▶ Exercices à faire
1) D'après le texte à lire, comment peut-on constater que Caster Semenya n'est pas la première sportive à avoir une apparence masculine ? Répondez en une à trois phrases.
2) Recopiez mot pour mot, s'il vous plaît, le passage du texte à lire qui va de "Par HAYAT ALAIN" jusqu'à "pour les organisateurs." inclus.

Wednesday, August 26, 2009

Thème de la semaine : Du mélange des genres


Thème de la semaine : Du mélange des genres

Par HAYAT ALAIN



Je ne suis pas passionné de sport, mais cette semaine une polémique dans ce secteur a attiré mon attention. J’en profite pour regretter, d’une manière plus générale, que ce qui devrait être un forum du meilleur de l’homme devienne de plus en plus une « marketplace » où l’argent et la politique prennent de plus en plus de place.

Cette fois il s’agit de Caster Semenya. Cette très jeune athlète sud-africaine a remporté à Berlin la médaille d’or du 800m. Mais voila, des doutes surgissent sur sa féminité. Pourtant, ce n’est pas la première sportive à avoir une apparence masculine, il suffit de regarder la télévision pour s’en rendre compte. Manœuvre de ses concurrentes, racisme comme on l’a même évoqué, ou la goutte qui fait déborder le vase pour les organisateurs.

▶ Listing
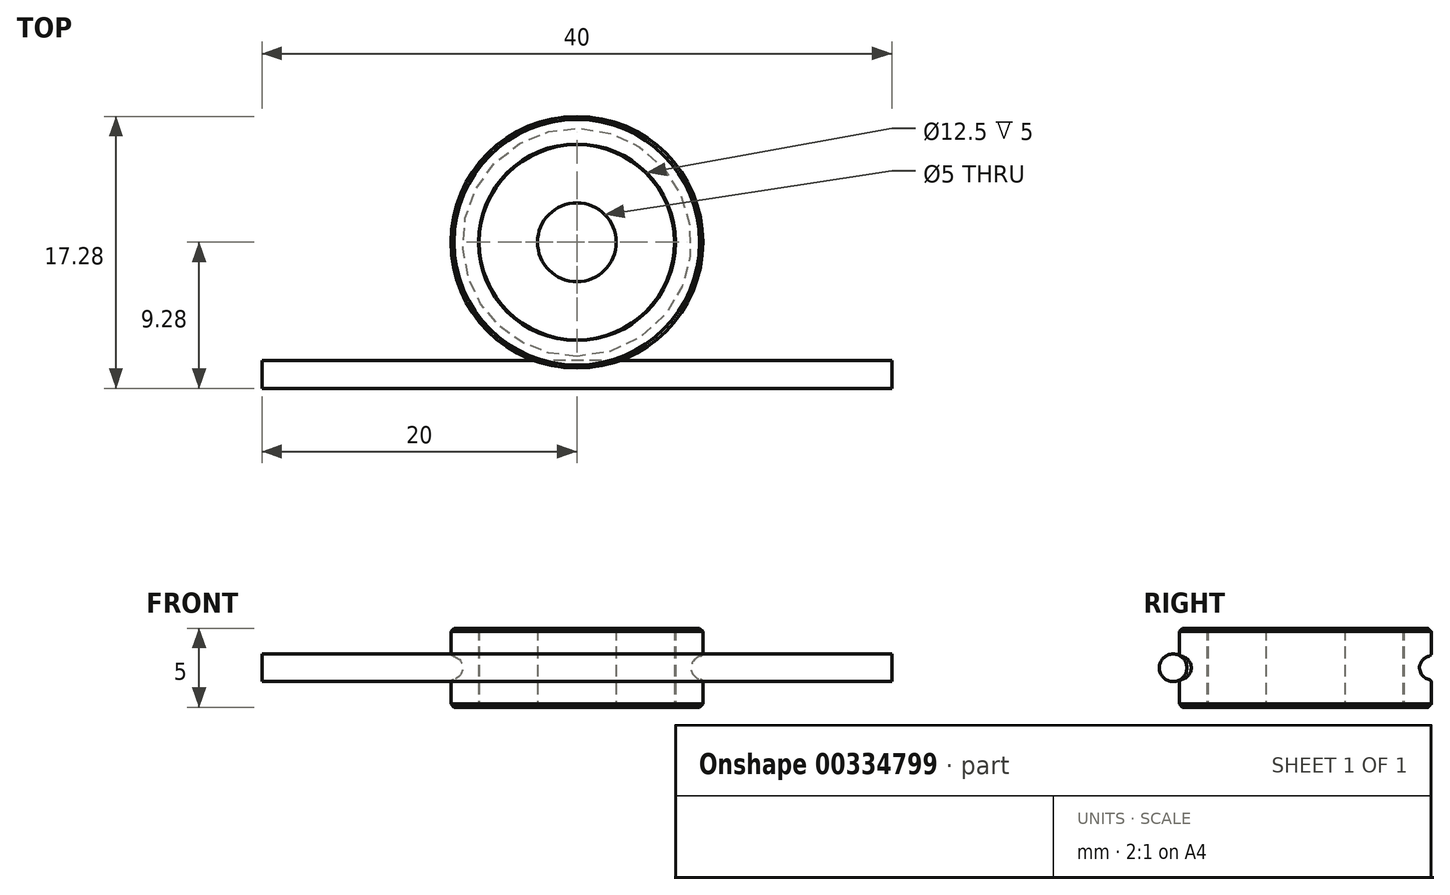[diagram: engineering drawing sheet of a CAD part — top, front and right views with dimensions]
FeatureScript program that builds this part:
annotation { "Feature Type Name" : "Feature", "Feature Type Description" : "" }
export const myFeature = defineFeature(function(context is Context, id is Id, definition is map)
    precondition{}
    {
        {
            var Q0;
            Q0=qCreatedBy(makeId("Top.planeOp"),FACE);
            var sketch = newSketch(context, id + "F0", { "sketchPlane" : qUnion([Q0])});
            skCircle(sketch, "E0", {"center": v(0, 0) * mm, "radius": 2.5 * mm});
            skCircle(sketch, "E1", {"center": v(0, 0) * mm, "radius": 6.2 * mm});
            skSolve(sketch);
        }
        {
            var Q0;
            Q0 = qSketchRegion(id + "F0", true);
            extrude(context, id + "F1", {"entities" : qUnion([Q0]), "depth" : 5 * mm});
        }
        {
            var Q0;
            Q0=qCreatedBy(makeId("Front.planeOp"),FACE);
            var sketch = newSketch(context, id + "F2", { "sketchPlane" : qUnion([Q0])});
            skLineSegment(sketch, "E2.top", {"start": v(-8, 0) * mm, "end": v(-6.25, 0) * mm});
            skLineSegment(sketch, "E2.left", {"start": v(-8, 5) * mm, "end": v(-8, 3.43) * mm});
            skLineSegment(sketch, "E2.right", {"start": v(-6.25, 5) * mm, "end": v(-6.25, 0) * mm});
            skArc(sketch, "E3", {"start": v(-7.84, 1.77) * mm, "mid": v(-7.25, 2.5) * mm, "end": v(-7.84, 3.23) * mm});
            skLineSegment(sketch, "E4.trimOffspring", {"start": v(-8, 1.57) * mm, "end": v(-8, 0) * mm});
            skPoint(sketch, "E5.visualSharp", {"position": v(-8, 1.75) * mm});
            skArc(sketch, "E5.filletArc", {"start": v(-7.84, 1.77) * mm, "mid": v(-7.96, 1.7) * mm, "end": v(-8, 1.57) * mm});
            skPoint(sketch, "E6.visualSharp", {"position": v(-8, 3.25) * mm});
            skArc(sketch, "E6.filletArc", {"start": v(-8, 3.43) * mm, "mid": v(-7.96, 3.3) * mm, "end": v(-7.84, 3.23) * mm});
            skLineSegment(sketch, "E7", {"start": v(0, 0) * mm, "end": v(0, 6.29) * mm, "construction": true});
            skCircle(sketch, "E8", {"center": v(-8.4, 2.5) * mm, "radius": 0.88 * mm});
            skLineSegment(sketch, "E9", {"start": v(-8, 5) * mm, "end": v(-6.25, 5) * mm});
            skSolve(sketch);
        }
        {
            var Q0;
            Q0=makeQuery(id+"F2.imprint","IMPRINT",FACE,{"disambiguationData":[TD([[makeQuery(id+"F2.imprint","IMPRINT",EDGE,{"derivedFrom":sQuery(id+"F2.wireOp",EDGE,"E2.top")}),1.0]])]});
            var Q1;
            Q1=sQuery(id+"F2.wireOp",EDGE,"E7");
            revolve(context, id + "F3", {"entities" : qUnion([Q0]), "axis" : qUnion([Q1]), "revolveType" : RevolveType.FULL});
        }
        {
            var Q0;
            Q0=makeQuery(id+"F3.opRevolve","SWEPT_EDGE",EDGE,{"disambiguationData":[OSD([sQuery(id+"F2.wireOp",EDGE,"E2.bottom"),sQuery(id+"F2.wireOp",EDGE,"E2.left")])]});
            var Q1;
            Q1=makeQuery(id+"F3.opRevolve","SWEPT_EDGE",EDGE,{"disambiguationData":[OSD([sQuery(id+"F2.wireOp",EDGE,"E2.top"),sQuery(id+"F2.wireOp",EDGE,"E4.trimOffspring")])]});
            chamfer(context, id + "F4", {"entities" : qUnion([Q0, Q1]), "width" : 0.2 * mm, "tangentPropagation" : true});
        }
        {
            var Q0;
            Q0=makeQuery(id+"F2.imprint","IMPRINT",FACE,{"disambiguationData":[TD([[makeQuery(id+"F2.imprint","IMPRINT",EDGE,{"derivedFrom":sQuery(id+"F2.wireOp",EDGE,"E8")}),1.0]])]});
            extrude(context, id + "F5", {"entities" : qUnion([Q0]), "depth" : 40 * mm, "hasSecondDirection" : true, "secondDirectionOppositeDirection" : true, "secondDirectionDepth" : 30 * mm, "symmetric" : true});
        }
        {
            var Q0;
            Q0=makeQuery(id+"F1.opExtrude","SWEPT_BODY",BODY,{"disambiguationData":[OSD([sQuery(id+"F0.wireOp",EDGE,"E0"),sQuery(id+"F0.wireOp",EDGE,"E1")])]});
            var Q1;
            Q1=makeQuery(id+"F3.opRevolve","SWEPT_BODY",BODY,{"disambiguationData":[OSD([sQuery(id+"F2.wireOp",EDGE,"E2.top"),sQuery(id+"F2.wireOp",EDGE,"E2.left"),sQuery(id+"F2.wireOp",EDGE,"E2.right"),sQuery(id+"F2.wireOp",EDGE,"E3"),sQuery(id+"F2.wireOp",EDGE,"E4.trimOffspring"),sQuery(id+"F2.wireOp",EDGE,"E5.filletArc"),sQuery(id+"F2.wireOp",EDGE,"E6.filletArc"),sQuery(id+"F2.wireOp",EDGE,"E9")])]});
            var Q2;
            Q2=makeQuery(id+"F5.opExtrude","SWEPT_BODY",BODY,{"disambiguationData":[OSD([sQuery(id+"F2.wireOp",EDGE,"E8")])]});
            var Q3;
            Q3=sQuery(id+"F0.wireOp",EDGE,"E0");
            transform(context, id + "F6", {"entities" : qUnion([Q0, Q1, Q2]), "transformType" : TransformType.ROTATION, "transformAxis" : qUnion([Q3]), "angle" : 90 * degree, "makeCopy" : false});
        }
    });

▶ Réponses par exercice
1) Il suffit de regarder la télévision pour s'en rendre compte. On y voit d'autres sportives qui ont aussi une apparence masculine.

2)
Par HAYAT ALAIN



Je ne suis pas passionné de sport, mais cette semaine une polémique dans ce secteur a attiré mon attention. J’en profite pour regretter, d’une manière plus générale, que ce qui devrait être un forum du meilleur de l’homme devienne de plus en plus une « marketplace » où l’argent et la politique prennent de plus en plus de place.

Cette fois il s’agit de Caster Semenya. Cette très jeune athlète sud-africaine a remporté à Berlin la médaille d’or du 800m. Mais voila, des doutes surgissent sur sa féminité. Pourtant, ce n’est pas la première sportive à avoir une apparence masculine, il suffit de regarder la télévision pour s’en rendre compte. Manœuvre de ses concurrentes, racisme comme on l’a même évoqué, ou la goutte qui fait déborder le vase pour les organisateurs.